Üretimdeki kahırlar ise ithalatla çözülmeye çalışılıyor. Buğdayda gümrük vergisi yıl sonuna dek sıfırlanmıştı. Toprak Mahsulleri Ofisi (TMO) buğday ithalatı için 24 Haziran’dan Ekim ayı sonuna kadar beş sefer ihale açtı. İthalatın en fazla yapıldığı Rusya’dan buğdayın Türkiye’ye giriş fiyatı ton başına 340-350 dolar oldu.

Türkiye Ziraatçılar Derneği’ne nazaran ise buğday üretimi 4-4,5 milyon ton civarında azalacak ve yaklaşık 16 milyon ton olacak. Bu da fiyatların daha da artacağına işaret ediyor.

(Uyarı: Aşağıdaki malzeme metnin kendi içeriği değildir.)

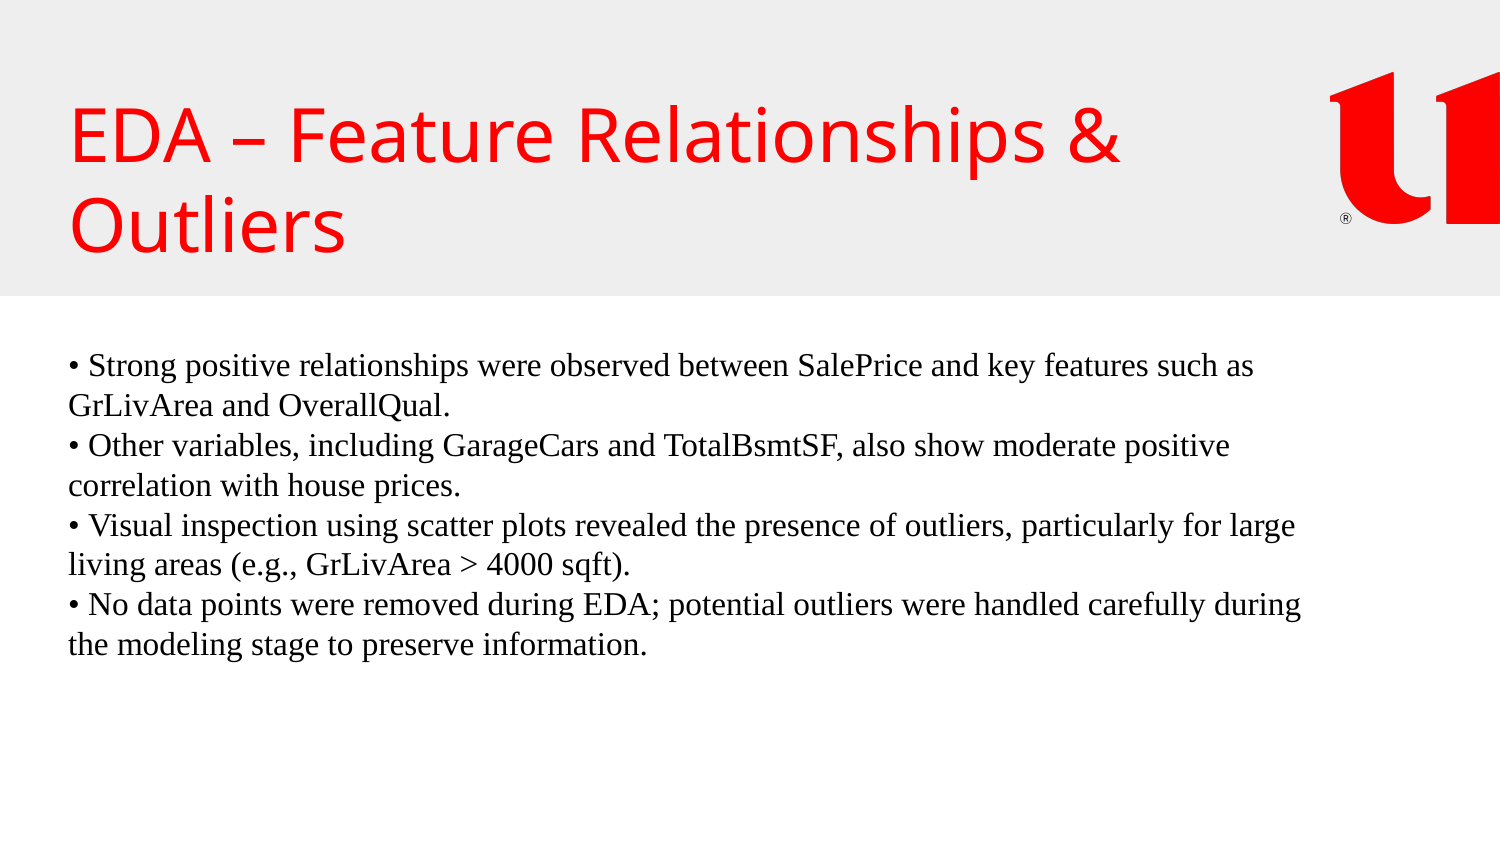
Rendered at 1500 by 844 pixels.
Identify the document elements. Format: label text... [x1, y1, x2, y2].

text_box • Strong positive relationships were observed between SalePrice and key features such as GrLivArea and OverallQual. • Other variables, including GarageCars and TotalBsmtSF, also show moderate positive correlation with house prices. • Visual inspection using scatter plots revealed the presence of outliers, particularly for large living areas (e.g., GrLivArea > 4000 sqft). • No data points were removed during EDA; potential outliers were handled carefully during the modeling stage to preserve information. [53, 335, 1331, 670]
text_box [0, 0, 1500, 296]
text_box EDA – Feature Relationships & Outliers [53, 72, 1195, 283]
picture [1330, 72, 1500, 224]
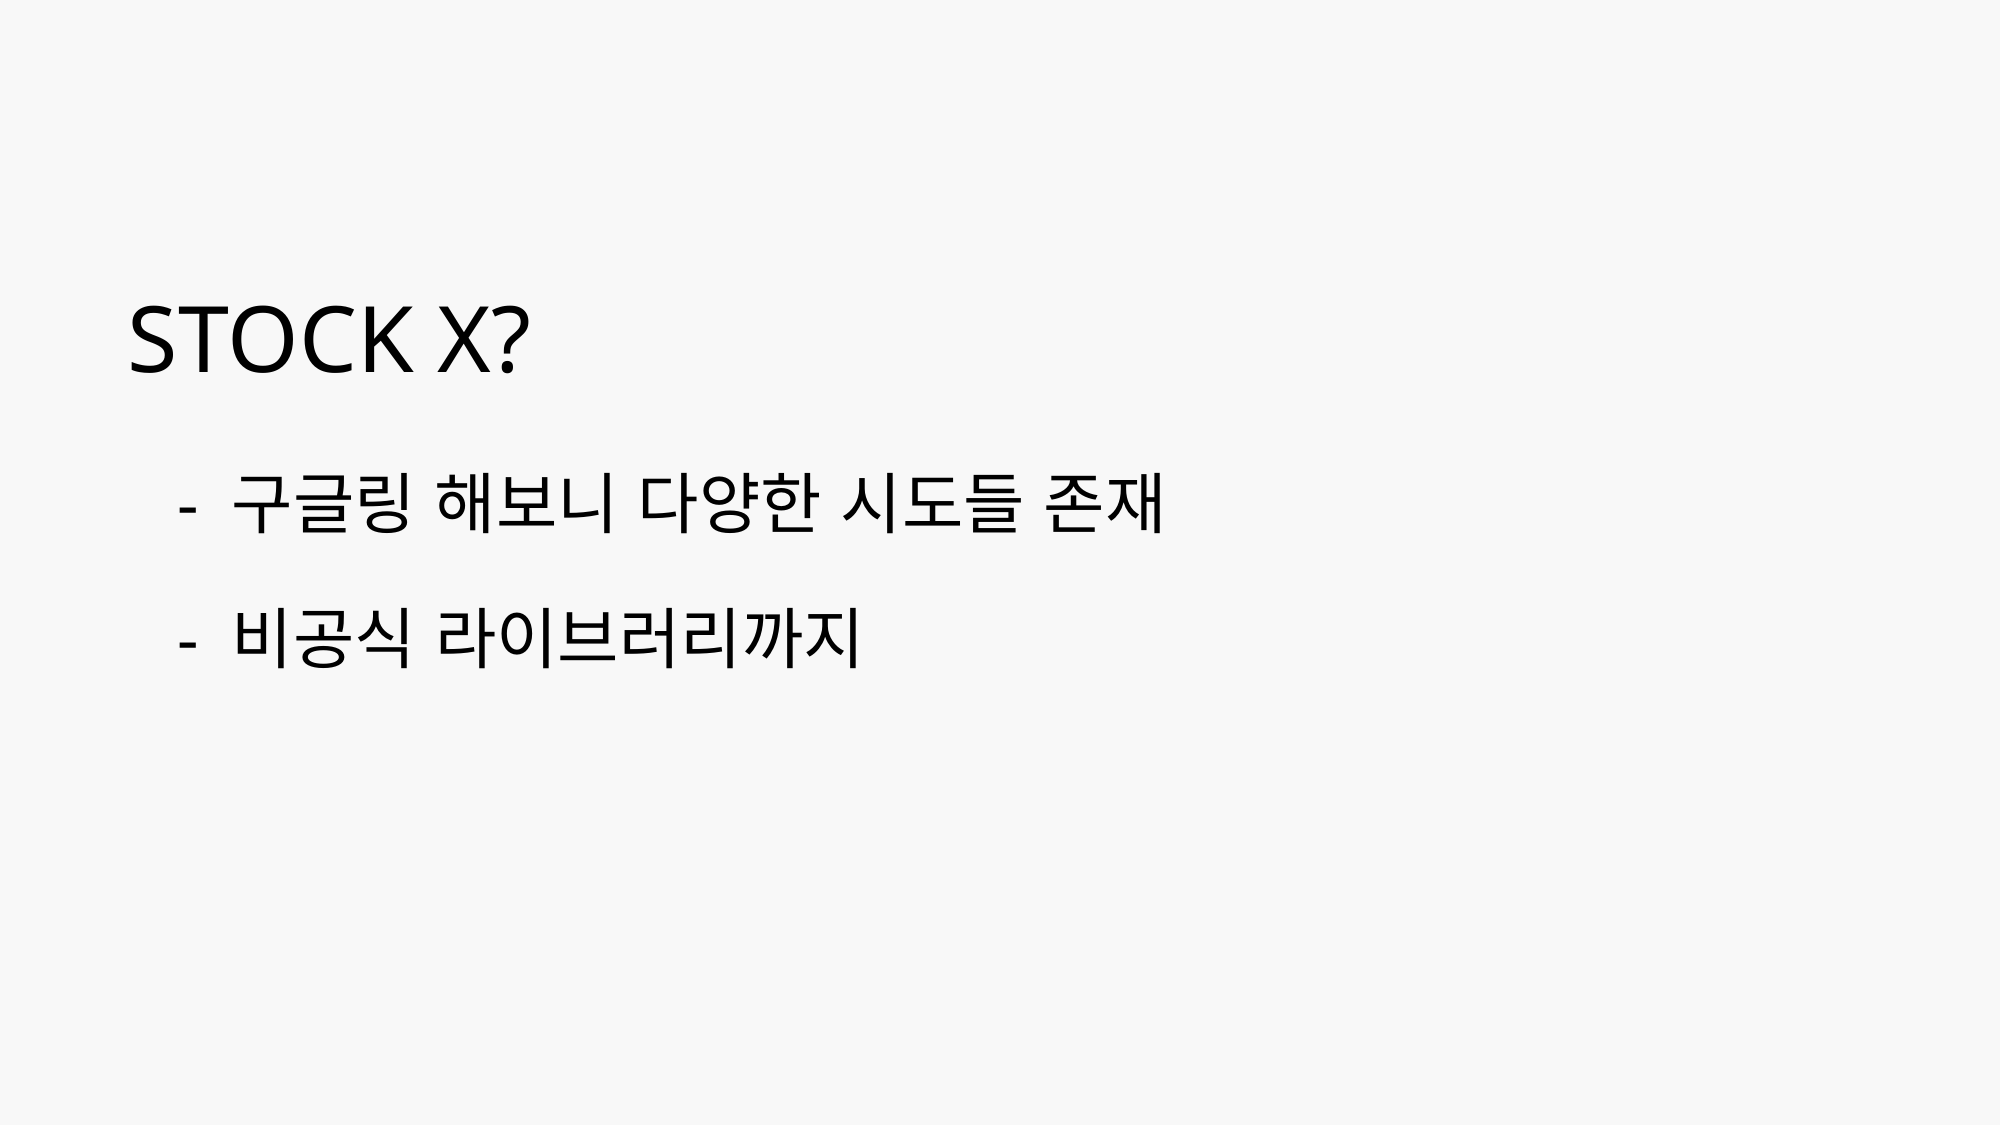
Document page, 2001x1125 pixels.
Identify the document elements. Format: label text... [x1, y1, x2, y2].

title STOCK X? [112, 234, 1838, 452]
text_box - 비공식 라이브러리까지 [162, 532, 1887, 751]
text_box - 구글링 해보니 다양한 시도들 존재 [162, 397, 1887, 532]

Hüseyin Demirtaş, “Görünen o ki biz besin enflasyonunu ve un fiyatlarındaki artışı 2022 yılında da konuşacağız. Zira un fiyatlarının düşmesi için arz açığımızın olmaması lazım. Buğday üretimimiz bu yıl daha düşük olacak. Yeniden biz dış alımcı olacağız. Dolar kuru durdurulamazsa 2022 yılında bugünü de arayabiliriz” diyor.

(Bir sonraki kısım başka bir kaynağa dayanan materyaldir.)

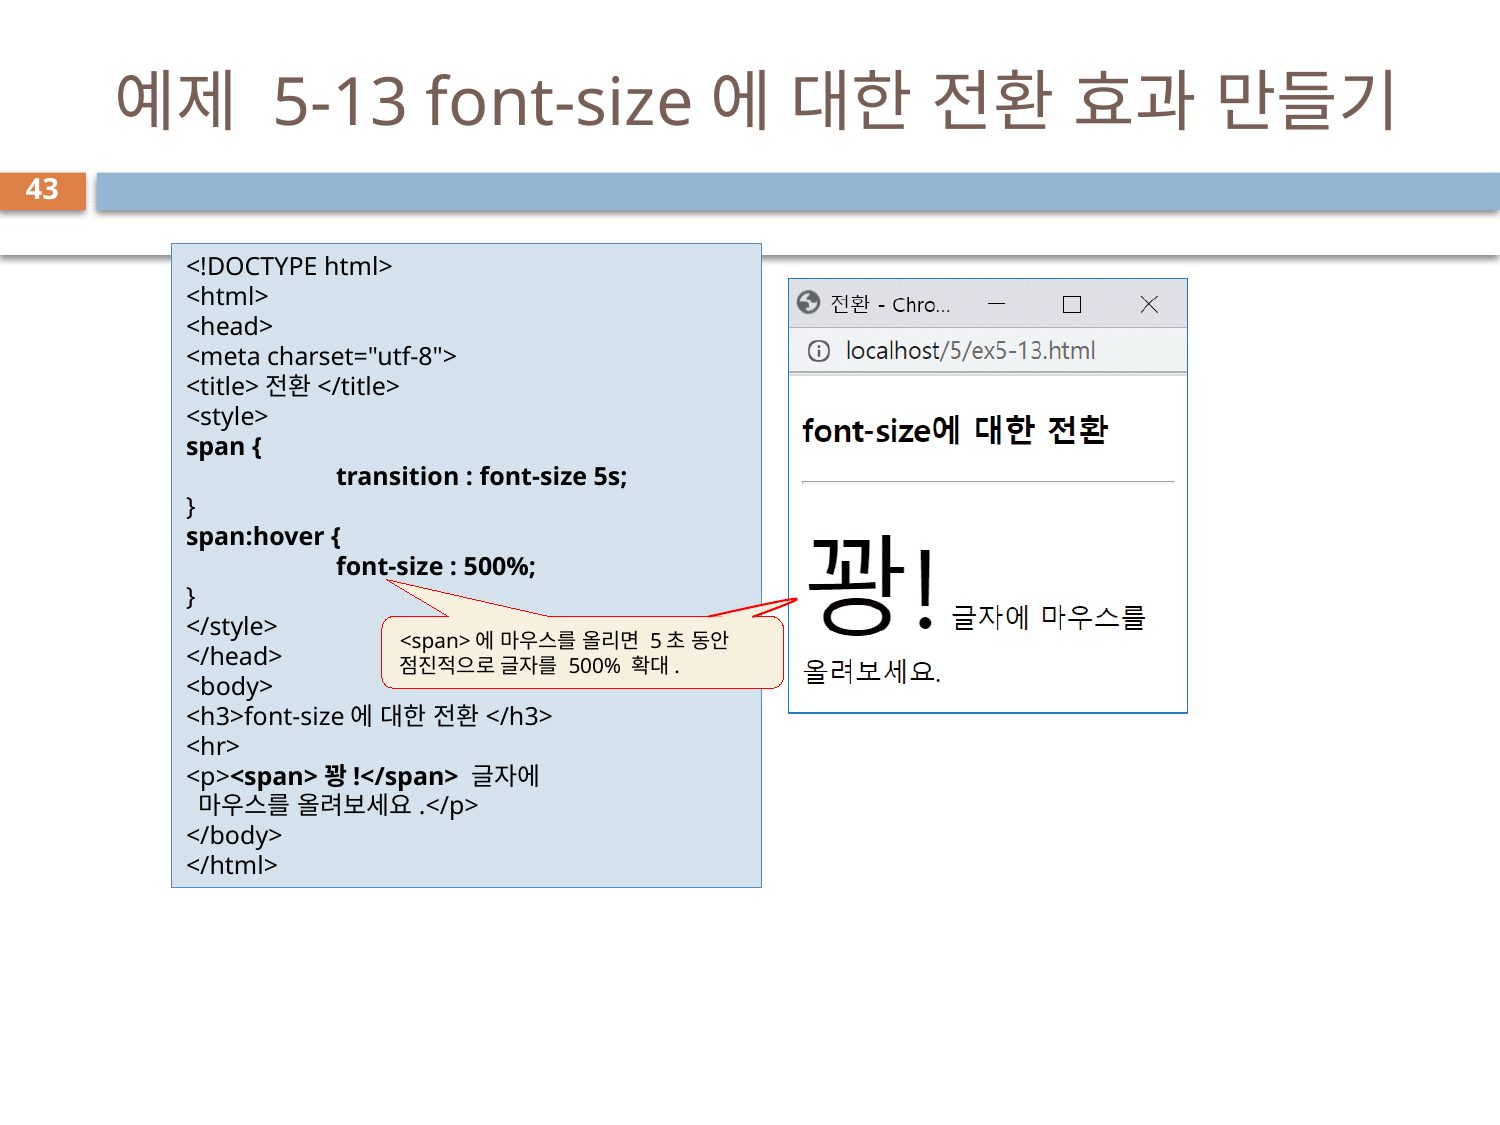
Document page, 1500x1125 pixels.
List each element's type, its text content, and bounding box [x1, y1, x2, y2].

picture [788, 279, 1187, 713]
text_box [707, 599, 782, 619]
title 예제 5-13 font-size에 대한 전환 효과 만들기 [99, 37, 1438, 161]
slide_number 43 [0, 170, 87, 211]
text_box <!DOCTYPE html> <html> <head> <meta charset="utf-8"> <title>전환</title> <style> span { transition : font-size 5s; } span:hover { font-size : 500%; } </style> </head> <body> <h3>font-size에 대한 전환</h3> <hr> <p><span>꽝!</span> 글자에 마우스를 올려보세요.</p> </body> </html> [171, 243, 762, 888]
text_box <span>에 마우스를 올리면 5초 동안 점진적으로 글자를 500% 확대. [381, 579, 782, 689]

“2022 daha sıkıntı geçebilir”

Tarımda en çok kullanılan gübre fiyatının bir yılda yüzde 265 arttığını ve ton başına 10 bin lirayı bulduğunu tabir eden Demirtaş, “Biz gübre üretemiyoruz, özelleştirmeler sonrası dışarıdan almak zorundayız. Üretici gübreye ulaşamıyor. Gübre, mazot, zirai ilaç, elektrik faturaları, doğalgazdaki artışlar yüzde 50’den başlıyor yüzde 300’e kadar” diye konuşuyor.

Artan maliyetler nedeniyle üreticinin üretimden koptuğunu, son yıllarda çiftçi kayıt sisteminden çıkan çiftçi sayısının 650 bini aştığını lisana getiren Demirtaş, çiftçinin borcunun da 210 milyar lirayı geçtiğini söz ediyor.

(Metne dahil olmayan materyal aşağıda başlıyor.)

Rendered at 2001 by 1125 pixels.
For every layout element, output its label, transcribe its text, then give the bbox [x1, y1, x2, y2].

Kuraklığın bitmesinin gelecek yıl da beklenmediğini belirten Demirtaş, ziraî girdi fiyatlarının düşürülmesi için devletin hemen harekete geçmesi gerektiğini, borçların yine yapılandırılması ve bilhassa gübre fiyatlarının sübvanse edilmesinin çiftçiyi rahatlatabileceğini, aksi takdirde gelecek yıl hem çiftçiyi hem de tüketici daha güç günlerin beklediğini söz ediyor.

Pelin Ünker

© Deutsche Welle Türkçe

Yorumlar

Henüz yorum yapılmamış. İlk yorumu yukarıdaki form aracılığıyla siz yapabilirsiniz.